Ok, finally I agree.
> We are living with a near-universal thin desire: wanting something that cannot actually be gotten, that we can't define, from a source that has no interest in providing it.
I am pretty sure what I am wanting - security, healthcare, housing, food, reliable work/career can be defined, and can be gotten.
> The person who checks their notifications is, afterward, exactly the same person who wanted to check their notifications five minutes ago.
Trivial counterexample and one that has happened to me - "Your father has had no pulse for 30 minutes, you need to get to the ER immediately." Definitely wasn't the same person 5 minutes after that. Or even, "Your role has been made redundant, please return your equipment to IT staff." Can probably think of many others.

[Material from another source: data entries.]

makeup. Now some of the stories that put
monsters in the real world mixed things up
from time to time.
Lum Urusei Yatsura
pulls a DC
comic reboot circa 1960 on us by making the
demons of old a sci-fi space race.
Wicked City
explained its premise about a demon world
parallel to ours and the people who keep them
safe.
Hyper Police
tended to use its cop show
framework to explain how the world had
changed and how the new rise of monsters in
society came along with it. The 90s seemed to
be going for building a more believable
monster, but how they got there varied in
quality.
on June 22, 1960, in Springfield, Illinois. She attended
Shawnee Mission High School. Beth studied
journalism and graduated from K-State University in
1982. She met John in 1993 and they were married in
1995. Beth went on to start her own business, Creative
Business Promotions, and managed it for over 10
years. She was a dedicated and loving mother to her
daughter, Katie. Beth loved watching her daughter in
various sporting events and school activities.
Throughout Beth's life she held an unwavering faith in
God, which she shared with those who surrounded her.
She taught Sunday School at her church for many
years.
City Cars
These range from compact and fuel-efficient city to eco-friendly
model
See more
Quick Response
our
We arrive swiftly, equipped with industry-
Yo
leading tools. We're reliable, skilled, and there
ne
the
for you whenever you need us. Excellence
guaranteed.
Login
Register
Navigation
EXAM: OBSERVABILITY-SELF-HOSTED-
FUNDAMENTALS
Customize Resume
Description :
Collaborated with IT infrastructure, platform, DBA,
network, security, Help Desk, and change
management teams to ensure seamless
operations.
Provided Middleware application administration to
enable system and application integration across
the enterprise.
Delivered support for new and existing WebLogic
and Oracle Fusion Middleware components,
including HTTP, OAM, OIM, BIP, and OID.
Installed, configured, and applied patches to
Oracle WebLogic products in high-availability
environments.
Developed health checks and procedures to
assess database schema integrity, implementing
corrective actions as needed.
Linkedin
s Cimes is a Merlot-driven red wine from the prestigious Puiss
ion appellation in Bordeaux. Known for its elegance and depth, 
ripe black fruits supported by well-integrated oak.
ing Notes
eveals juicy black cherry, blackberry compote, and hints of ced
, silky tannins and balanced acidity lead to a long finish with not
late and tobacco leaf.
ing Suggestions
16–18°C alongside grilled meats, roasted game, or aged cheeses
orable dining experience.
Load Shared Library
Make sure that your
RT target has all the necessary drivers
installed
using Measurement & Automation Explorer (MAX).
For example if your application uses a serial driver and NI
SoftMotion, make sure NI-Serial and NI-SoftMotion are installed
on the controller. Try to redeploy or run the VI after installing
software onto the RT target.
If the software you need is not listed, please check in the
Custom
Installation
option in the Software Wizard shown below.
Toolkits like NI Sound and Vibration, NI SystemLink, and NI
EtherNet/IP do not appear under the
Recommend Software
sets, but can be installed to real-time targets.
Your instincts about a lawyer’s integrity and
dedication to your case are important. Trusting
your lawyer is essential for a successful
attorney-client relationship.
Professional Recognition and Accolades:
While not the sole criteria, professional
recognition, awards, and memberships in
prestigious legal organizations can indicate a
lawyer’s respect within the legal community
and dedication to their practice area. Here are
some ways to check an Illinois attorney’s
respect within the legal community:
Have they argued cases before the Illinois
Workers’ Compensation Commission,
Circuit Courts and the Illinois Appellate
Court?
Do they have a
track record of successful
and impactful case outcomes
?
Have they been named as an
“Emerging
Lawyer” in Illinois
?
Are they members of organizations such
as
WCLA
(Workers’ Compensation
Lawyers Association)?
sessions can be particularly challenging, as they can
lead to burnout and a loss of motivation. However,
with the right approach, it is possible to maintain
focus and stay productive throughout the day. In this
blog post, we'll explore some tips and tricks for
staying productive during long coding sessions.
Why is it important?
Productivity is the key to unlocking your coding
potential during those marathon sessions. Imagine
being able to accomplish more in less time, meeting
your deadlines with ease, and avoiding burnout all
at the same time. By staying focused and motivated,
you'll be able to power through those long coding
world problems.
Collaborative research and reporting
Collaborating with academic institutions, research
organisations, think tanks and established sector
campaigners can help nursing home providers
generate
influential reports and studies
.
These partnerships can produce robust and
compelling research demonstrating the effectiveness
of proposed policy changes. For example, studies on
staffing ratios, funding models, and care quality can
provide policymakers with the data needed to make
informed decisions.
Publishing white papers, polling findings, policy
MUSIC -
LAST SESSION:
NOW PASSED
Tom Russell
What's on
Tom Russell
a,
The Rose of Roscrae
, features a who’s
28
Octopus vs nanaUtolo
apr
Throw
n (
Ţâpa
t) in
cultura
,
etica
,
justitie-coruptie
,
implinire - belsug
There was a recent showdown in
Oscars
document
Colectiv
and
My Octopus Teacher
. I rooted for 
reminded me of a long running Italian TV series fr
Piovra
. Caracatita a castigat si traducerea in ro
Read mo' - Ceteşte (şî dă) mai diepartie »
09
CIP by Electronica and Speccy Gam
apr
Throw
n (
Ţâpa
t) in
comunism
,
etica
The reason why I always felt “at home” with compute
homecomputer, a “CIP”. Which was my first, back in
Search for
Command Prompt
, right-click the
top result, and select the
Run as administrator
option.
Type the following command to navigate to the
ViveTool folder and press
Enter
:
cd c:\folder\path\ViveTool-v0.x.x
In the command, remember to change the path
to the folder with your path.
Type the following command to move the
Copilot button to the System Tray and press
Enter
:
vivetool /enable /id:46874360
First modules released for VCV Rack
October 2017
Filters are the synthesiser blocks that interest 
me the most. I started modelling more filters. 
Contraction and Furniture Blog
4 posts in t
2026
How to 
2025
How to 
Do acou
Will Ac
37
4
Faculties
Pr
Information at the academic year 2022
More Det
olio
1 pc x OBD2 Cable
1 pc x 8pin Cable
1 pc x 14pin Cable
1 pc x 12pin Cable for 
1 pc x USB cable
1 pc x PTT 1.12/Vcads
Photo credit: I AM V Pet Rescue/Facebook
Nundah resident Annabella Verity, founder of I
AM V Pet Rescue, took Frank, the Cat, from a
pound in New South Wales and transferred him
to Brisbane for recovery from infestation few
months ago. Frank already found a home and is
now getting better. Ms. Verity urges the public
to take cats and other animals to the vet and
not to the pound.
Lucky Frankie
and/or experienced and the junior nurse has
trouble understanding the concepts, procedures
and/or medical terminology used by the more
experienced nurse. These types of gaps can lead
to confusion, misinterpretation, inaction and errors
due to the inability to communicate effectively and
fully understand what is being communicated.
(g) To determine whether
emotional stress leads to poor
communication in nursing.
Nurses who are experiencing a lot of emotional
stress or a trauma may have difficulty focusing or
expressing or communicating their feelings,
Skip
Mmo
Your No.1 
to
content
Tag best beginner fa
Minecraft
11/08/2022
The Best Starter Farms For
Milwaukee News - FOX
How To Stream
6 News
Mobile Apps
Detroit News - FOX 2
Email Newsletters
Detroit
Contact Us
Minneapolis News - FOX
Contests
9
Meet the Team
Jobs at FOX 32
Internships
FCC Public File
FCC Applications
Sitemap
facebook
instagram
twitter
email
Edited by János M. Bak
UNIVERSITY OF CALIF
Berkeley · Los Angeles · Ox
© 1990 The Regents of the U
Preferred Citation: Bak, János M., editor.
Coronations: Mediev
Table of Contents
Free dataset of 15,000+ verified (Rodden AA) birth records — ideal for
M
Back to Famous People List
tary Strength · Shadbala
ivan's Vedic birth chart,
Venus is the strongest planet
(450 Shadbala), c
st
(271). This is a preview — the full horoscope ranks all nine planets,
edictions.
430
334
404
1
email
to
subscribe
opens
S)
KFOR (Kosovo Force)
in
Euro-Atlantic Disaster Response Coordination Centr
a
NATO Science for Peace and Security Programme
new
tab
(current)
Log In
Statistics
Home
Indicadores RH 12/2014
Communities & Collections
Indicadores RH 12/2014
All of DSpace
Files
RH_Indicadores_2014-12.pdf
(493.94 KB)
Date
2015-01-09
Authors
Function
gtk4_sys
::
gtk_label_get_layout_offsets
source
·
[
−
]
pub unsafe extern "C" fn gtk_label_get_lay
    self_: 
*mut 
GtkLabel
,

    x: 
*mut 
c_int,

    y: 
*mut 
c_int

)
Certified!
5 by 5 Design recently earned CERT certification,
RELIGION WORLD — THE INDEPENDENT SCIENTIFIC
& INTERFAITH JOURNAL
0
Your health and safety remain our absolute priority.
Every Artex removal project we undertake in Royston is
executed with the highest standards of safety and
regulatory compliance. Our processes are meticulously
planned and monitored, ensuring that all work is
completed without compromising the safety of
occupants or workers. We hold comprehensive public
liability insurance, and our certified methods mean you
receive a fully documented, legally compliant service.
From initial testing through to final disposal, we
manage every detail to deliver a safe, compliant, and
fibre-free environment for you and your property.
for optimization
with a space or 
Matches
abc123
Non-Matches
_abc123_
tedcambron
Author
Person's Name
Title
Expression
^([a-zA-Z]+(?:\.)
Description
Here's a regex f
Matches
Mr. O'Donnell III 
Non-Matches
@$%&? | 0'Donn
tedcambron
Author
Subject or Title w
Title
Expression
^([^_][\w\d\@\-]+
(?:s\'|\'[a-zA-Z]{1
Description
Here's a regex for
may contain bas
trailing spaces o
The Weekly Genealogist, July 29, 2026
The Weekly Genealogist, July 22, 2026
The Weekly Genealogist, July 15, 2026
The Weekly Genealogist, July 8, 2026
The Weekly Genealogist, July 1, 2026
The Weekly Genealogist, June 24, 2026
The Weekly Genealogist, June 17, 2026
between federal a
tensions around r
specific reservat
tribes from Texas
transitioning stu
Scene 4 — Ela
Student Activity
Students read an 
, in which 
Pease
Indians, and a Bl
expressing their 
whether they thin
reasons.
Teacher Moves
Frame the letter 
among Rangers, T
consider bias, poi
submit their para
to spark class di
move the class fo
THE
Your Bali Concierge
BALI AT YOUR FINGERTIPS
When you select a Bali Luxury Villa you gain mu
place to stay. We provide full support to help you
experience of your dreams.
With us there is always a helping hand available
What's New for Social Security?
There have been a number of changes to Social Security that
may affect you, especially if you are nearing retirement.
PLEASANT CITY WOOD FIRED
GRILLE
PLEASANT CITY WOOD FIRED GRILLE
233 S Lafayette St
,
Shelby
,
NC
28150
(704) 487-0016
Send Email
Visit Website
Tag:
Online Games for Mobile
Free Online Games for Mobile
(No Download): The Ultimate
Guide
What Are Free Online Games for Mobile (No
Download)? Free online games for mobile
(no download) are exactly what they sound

This seems like fluffery that ultimately isn't saying much or anything at all really. Of course, in an economy full of thin fulfillment supply (such as the examples given in the writing here - porn, social media, etc.) and lacking in thick fulfillment (loneliness epidemic, bad economy if you're not on the tippy top of it, etc.), people will reach for thin ones. You can't wish or grind or hustle your way out of some of this, it is systemic, and in that, I agree with the conclusion here. I just don't believe it really accomplishes much of anything. There are those of us alive who aren't really even that old that remember the world when it was not this way.
Since the article mentioned enjoyment of calculus,
Anyone got content suggestions or a syllabus I can use to learn to "enjoy" calculus?
I understand the basics, what it is for, chain rule, power rule, product rule... but still, no joy.